Humanitarian assistance is enshrined in international law, but so limited as to be unrecognizable to those familiar with the operations of today’s multi-billion dollar a year industry.

For one, the Geneva conventions guarantee the right of the populations to receive life-saving assistance, but not the right of givers to give such aid. So, theoretically, a government could refuse humanitarian assistance from some actors if the populations’ needs were met by another group.

But the world seems to have moved beyond a limited interpretation of humanitarian assistance as meeting the immediate needs of suffering populations to view humanitarian organizations as moral arbitrators, public-opinion makers, and the embodiment of an international consciousness - both speaking out and acting against wrongs.

As a result, many of today’s organizations are walking on a tight-rope between neutrality and advocacy, between serving the immediate needs of populations, and trying to influence the root causes of suffering by speaking out against violations.

For aid agencies that remain on the ground in Darfur who must now decide whether to remain, expand, or retreat, the expulsions have spurred soul-searching as to exactly which role they should play. This is a critical opportunity for the international community to reflect on the changing role of humanitarian organizations in the technology-saturated global village of the 21st century - answering such questions as:

Can confidentiality exist in a world of digital photos? (During the Abu Graib scandal, once the photos of torture were release, ICRC was severely criticized for not speaking out about the abuses earlier)

Can we speak locally in a world of global polarization? (moderate statements designed to influence local political actors to improve the humanitarian situation can be taken out of context and manipulated by extremists on both sides to influence the political process)

Can apolitical agencies effectively separately themselves from hybrid political-military-humanitarian interventions such as exist in Afghanistan, Iraq, Darfur and Congo? (if NGOs are seen as being ‘too Western,’ perhaps because their headquarters are in Europe, they may be perceived as part of a military intervention and hence a legitimate target for reprisals or attack)

Tension has been building on the subject ever since the 1970s when ex-ICRC staff, disgruntled with the strict speech embargo placed on the organization’s employees during the Biafra war, founded MSF and chartered a new course for humanitarianism that both meets needs and raises awareness of disasters.

And for the past two decades, in the age of celebrity activism, you-tube, and terrorism, humanitarians have struggled to play a role of ‘pragmatic neutrality’ -operating with sufficient discretion to “maintain the appearance on non-involvement in the politics of conflict (HPG Report),” but conducting sufficient public advocacy to maintain a seat at the policy table, secure funding, or influence the root causes of war.

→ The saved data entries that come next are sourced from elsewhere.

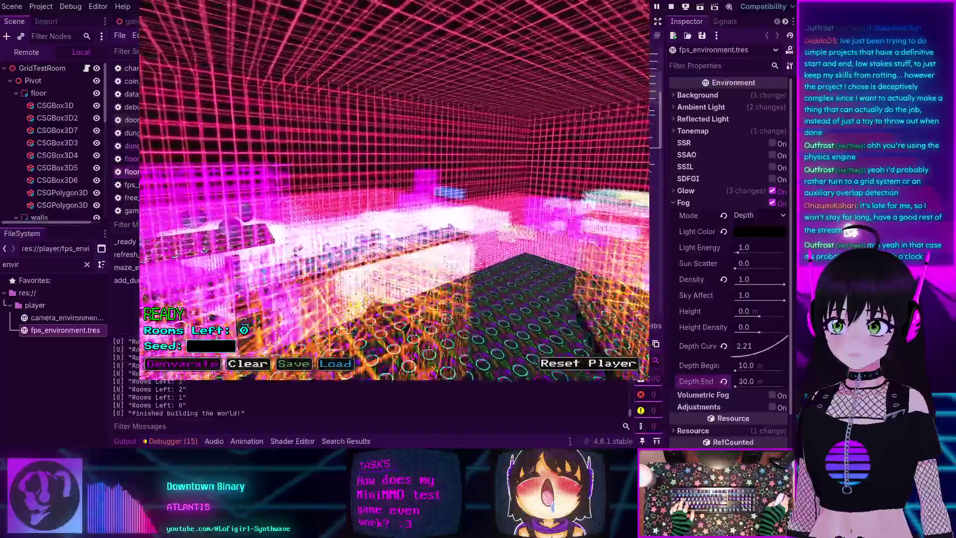
key("w")
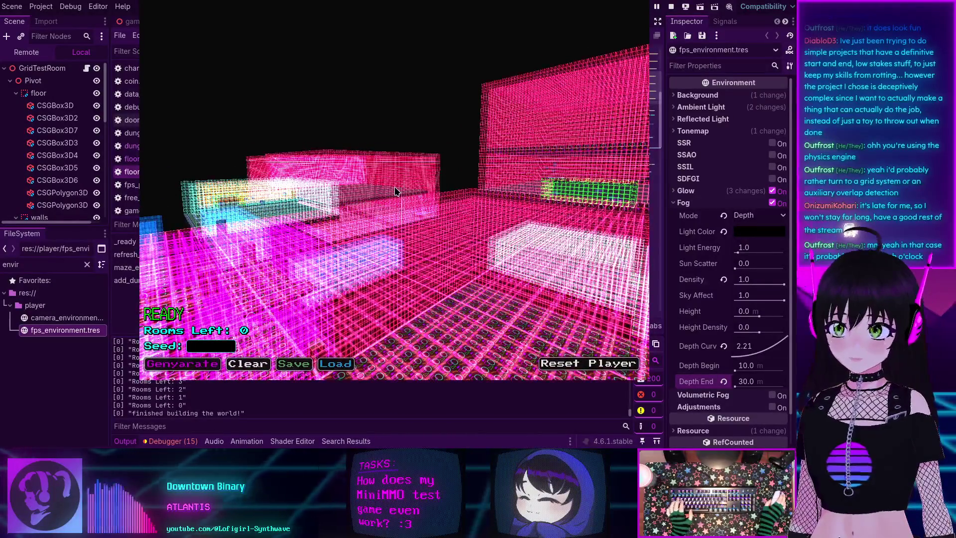
left_click(395, 191)
key("w")
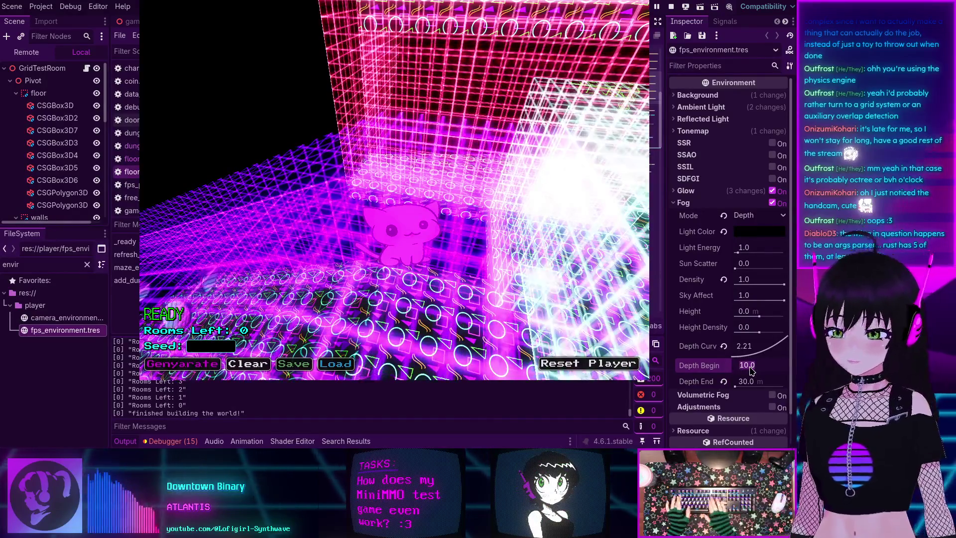
Set fog Depth Begin to 20, then look around the fogged walls in the running game.
type("20")
key("Return")
mouse_move(438, 234)
left_mouse_down()
mouse_move(377, 192)
mouse_move(675, 10)
left_mouse_up()
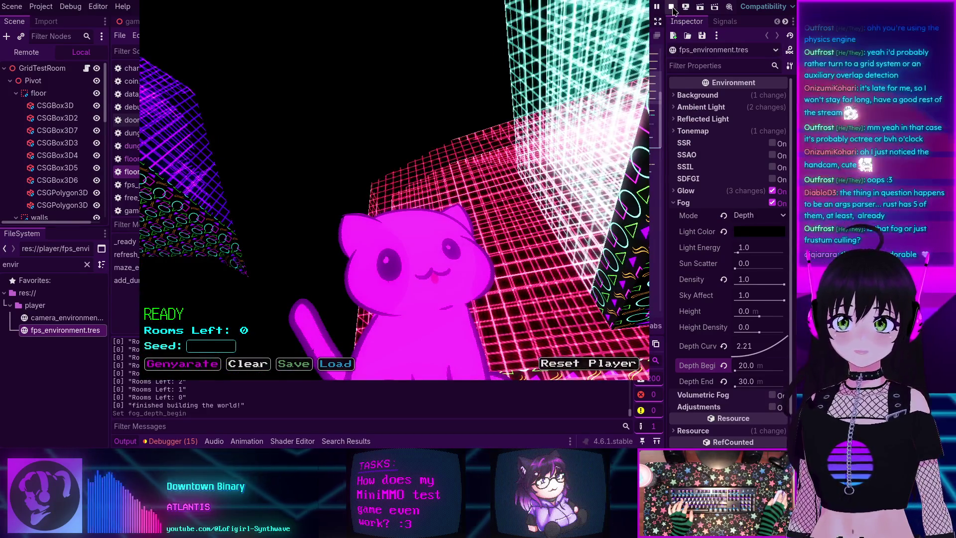
mouse_move(498, 75)
left_mouse_down()
mouse_move(446, 106)
mouse_move(428, 150)
left_mouse_up()
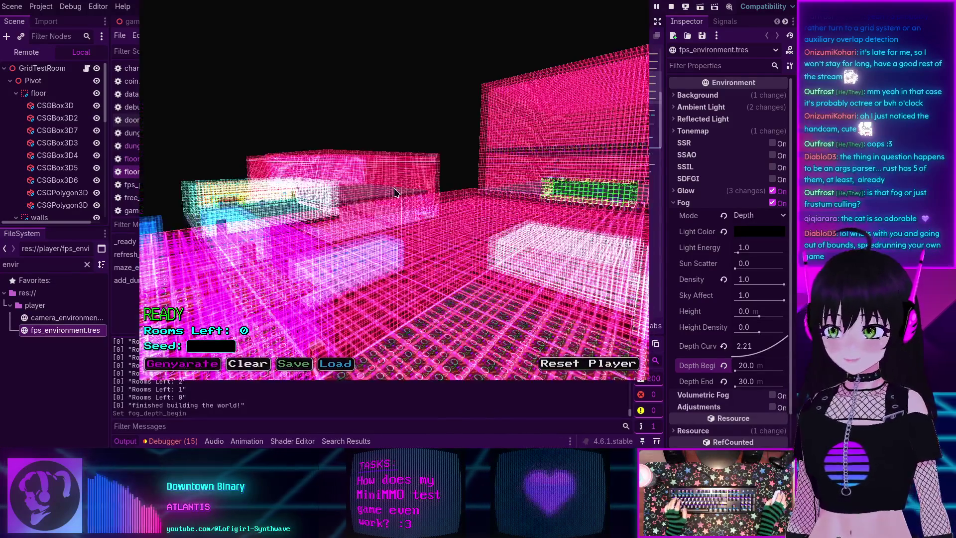
mouse_move(536, 65)
left_mouse_down()
mouse_move(451, 179)
mouse_move(471, 146)
left_mouse_up()
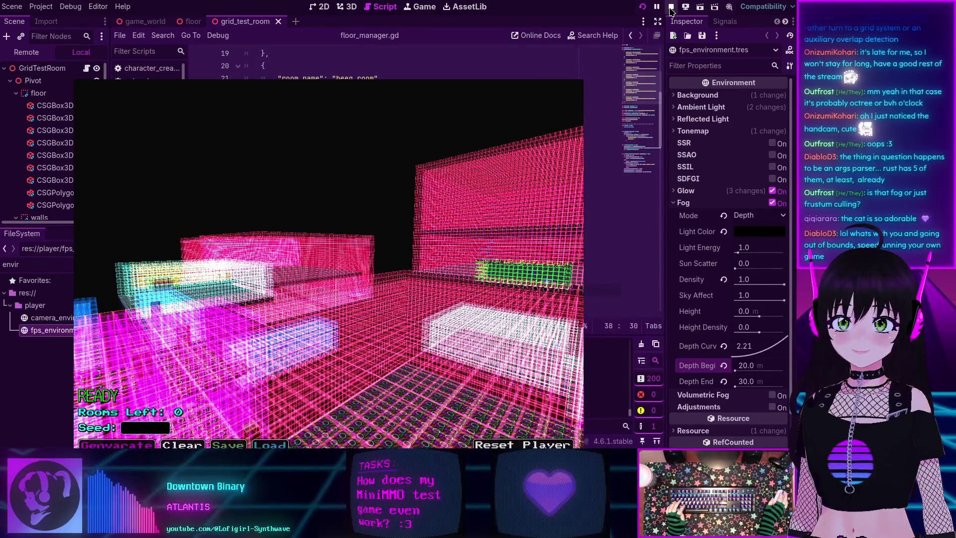
Close the floating game window, keep the editor open, and relaunch the project.
left_click_drag(331, 207, 363, 159)
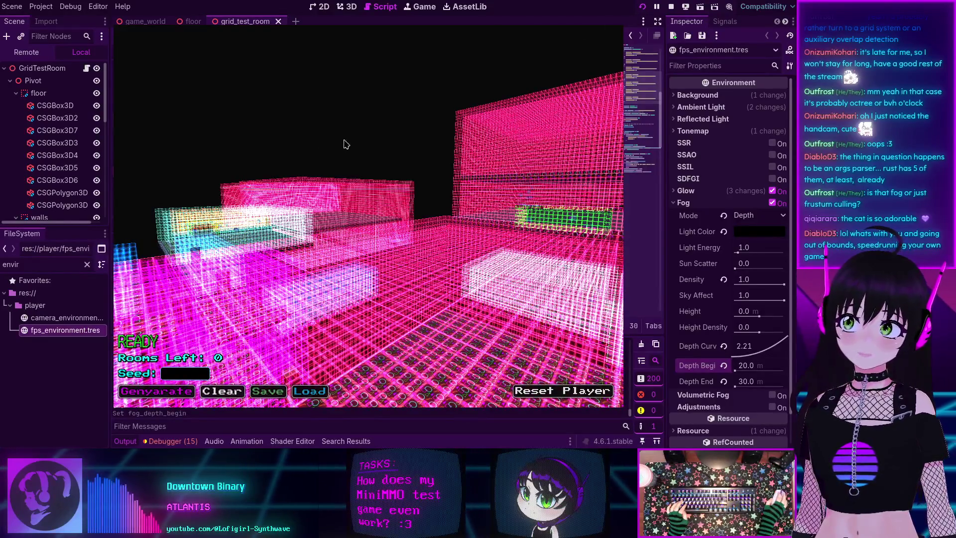
mouse_move(408, 160)
left_mouse_down()
mouse_move(498, 164)
mouse_move(477, 201)
left_mouse_up()
key("alt+F4")
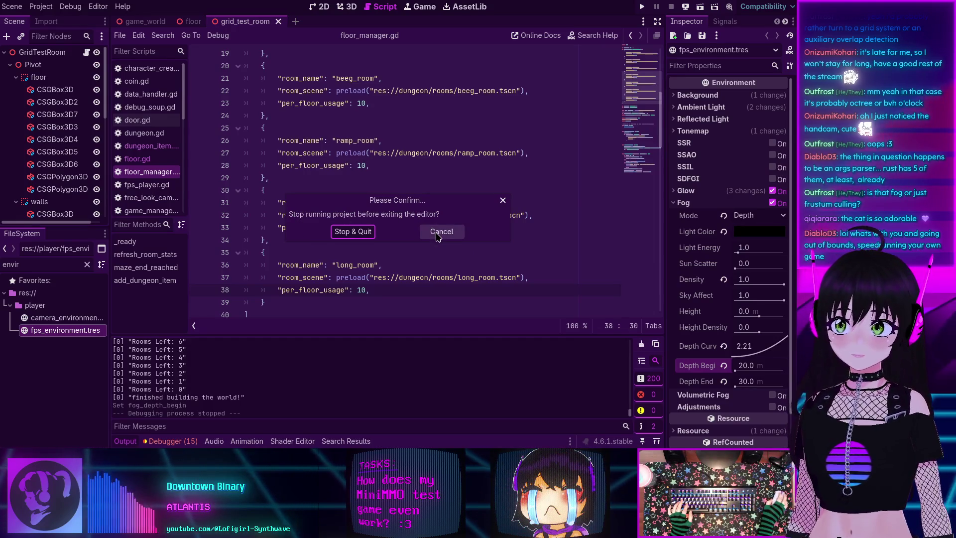
left_click(438, 236)
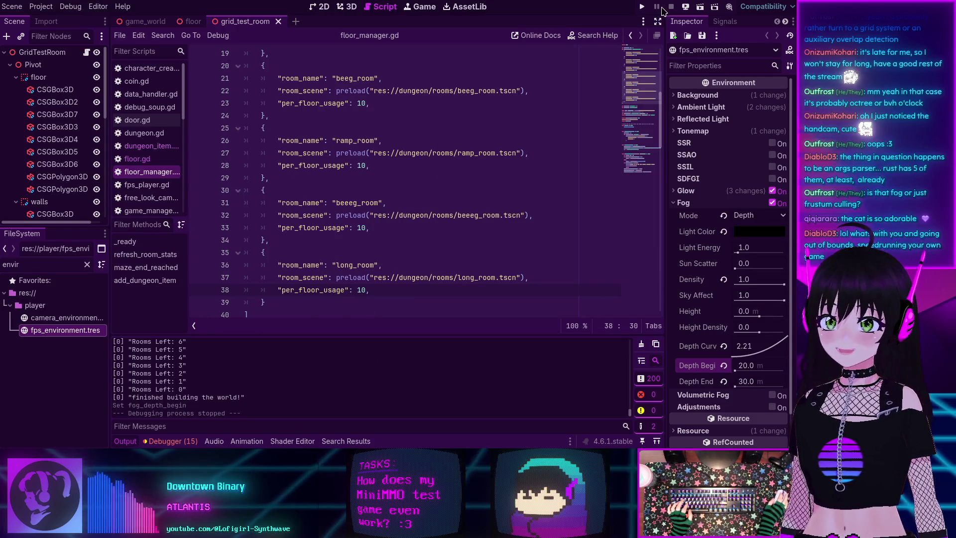
left_click(642, 9)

This leads us to the slightly ironic situation in which aid groups have been accused of taking a stand on politics and security and have been evicted from the country (perhaps having chosen to emphasize the political over the humanitarian), and the UN Security Council, entrusted with maintaining international peace and security, has issued a statement stressing the reverse, namely, the importance of the humanitarian over the political. Yesterday, the Security Council, unable to reach consensus earlier this month on a statement vis a vis the ICC, instead stressed the importance of "continuing the distribution of humanitarian assistance to all the needy in Darfur."

This is a golden opportunity to transform the chaos of Darfur into more clarity for international humanitarian law.